# 1.25G Nano atural Tank



## joshvito (Apr 6, 2009)

*1.25G Nano Natural Tank*

I purchased a Current Betta Cube Tank for my desk at work.
The tank measures 6" x 6" x 7" with an open top.

I want to put some Flourite Onyx Sand in the bottom, and some plants in the tank.
My goal is to create a water garden for my desk, my version of the houseplant.

I am looking for suggestions for plant species, as the only light wil be office flourescents, and indirrect sunlight.

I may decide to put a betta in the tank, or possibly some shrimp, but I plan on adding these at a later date. I want to concentrate on growing some low maintenance plants first.

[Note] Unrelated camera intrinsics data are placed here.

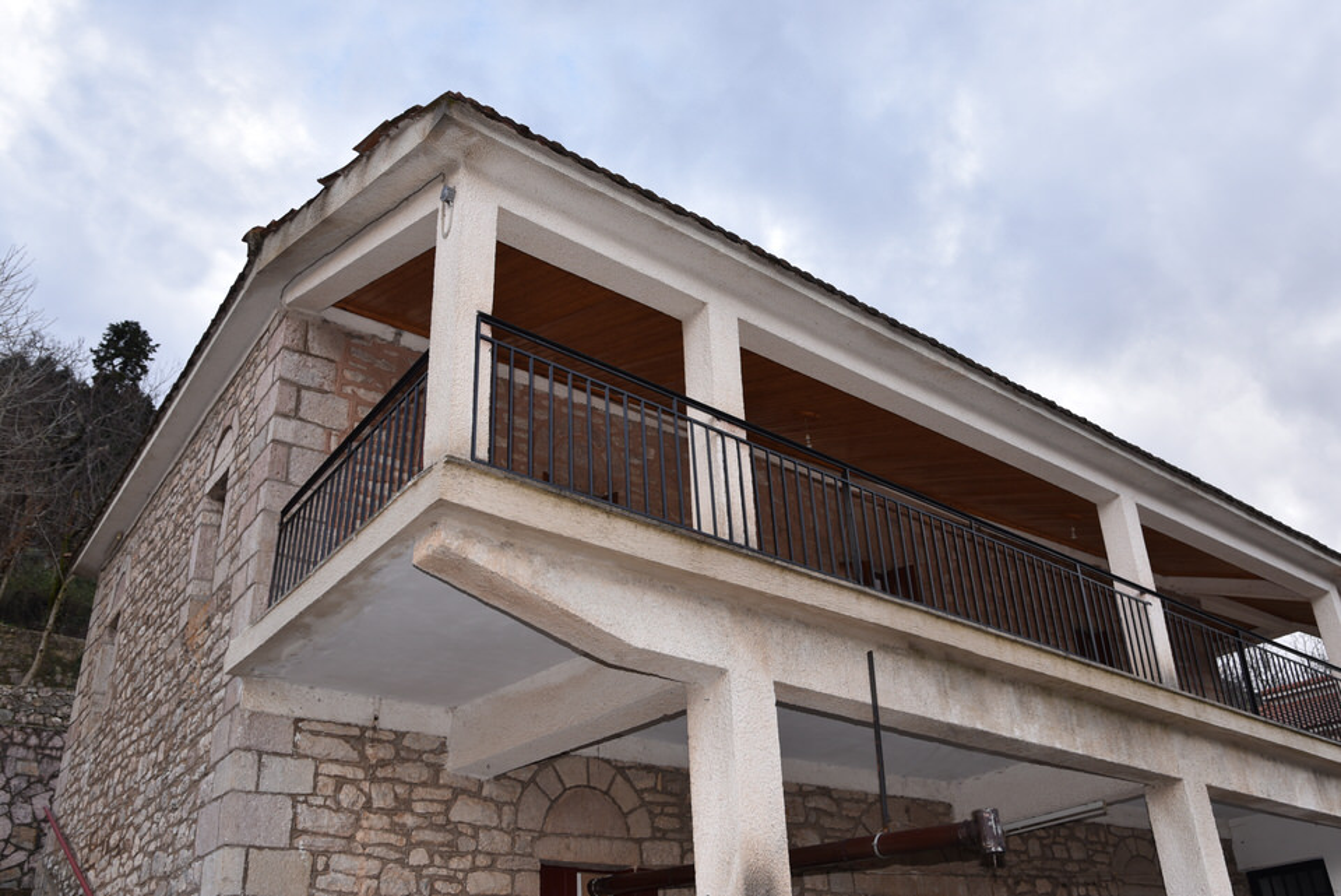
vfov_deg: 43.6
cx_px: 670
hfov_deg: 61.9
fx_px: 1118
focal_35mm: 30
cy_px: 448
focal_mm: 30
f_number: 7.1
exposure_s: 1/200
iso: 250
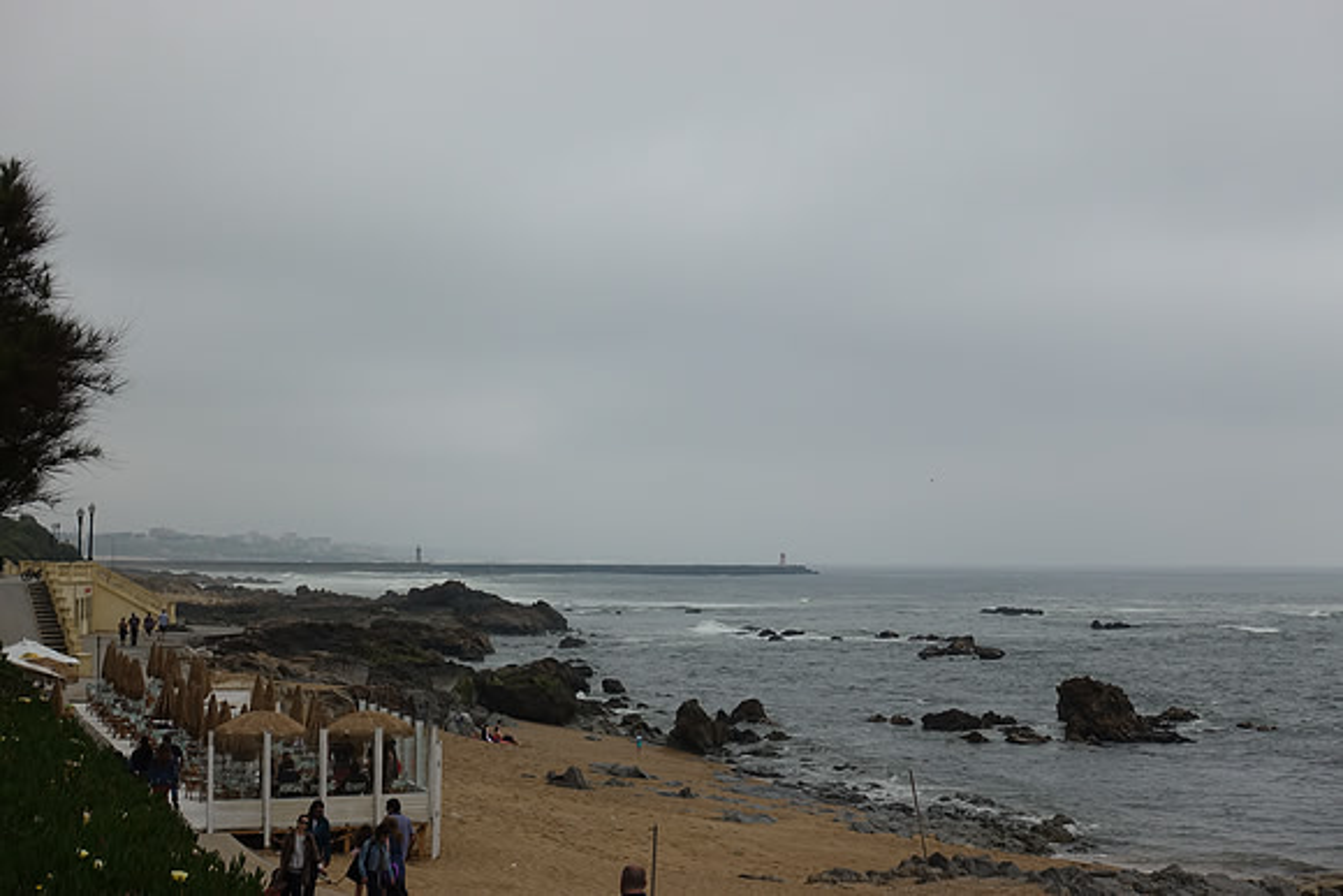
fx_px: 1940
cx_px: 672
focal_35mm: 52
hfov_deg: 38.2
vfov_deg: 26.0
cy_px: 448
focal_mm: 18.89
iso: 125
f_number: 5.6
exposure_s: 1/125
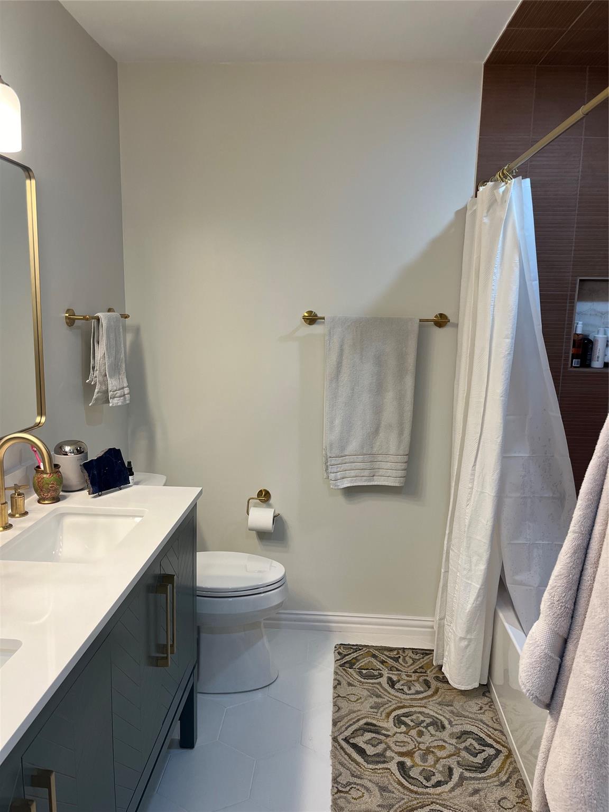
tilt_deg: -8.6
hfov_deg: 53.1
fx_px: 610
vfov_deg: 67.3
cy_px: 406
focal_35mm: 26
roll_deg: -0.2
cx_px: 304
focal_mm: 5.1
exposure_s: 1/120
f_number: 1.6
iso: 64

I don't mind keeping some ferts in my desk drawer, but I want to avoid any heater/lights/filters if possible.

Thank you for any thoughts. 
Links to other posts on the subject/pictures of other similar members tanks are helpful also.


----------



## hooha (Apr 21, 2005)

anubias 'petite' and mosses are your best bet for that lighting setup. Grow it out in your regular tank so you ahve enough to work with for a scape


----------



## Valley (Feb 28, 2007)

Add java fern to that list and I think. I've grown really fond of the tiny tanks. I hope you'll share pictures when it's done.


----------



## Tuiflies (Jan 21, 2010)

A nice Anubias Golden coming out of a small rock pile surounded by some Crypt Parva or Dwarf Hair Grass would look nice. Add half a dozen red cherries and you'll have the perfect time waster!


----------



## joshvito (Apr 6, 2009)

Added about 1" of cheap topsoil, and capped with Seachem Onyx sand from my existing 75G.
I also planted 5 or 6 Cryptocoryne parva, and have some flame moss in the way. I think a tall tuft behind the rock may look cool. Attempting the dry start method.

I went and got a 13w full spectrum cf desk light, hoping it will help the plants along.
The tank is on my desk at home at the moment, but as soon as I get the plants started, I want to take it to work. And then fill it and add some shrimp.


----------



## totziens (Jun 28, 2008)

Personally, I think Java Fern is too huge for a nano tank. Get plants with small leaves to make your tank looks bigger. Avoid having too many varieties of plants in a nano tank because it will look awkward and messy...go for simplicity.


----------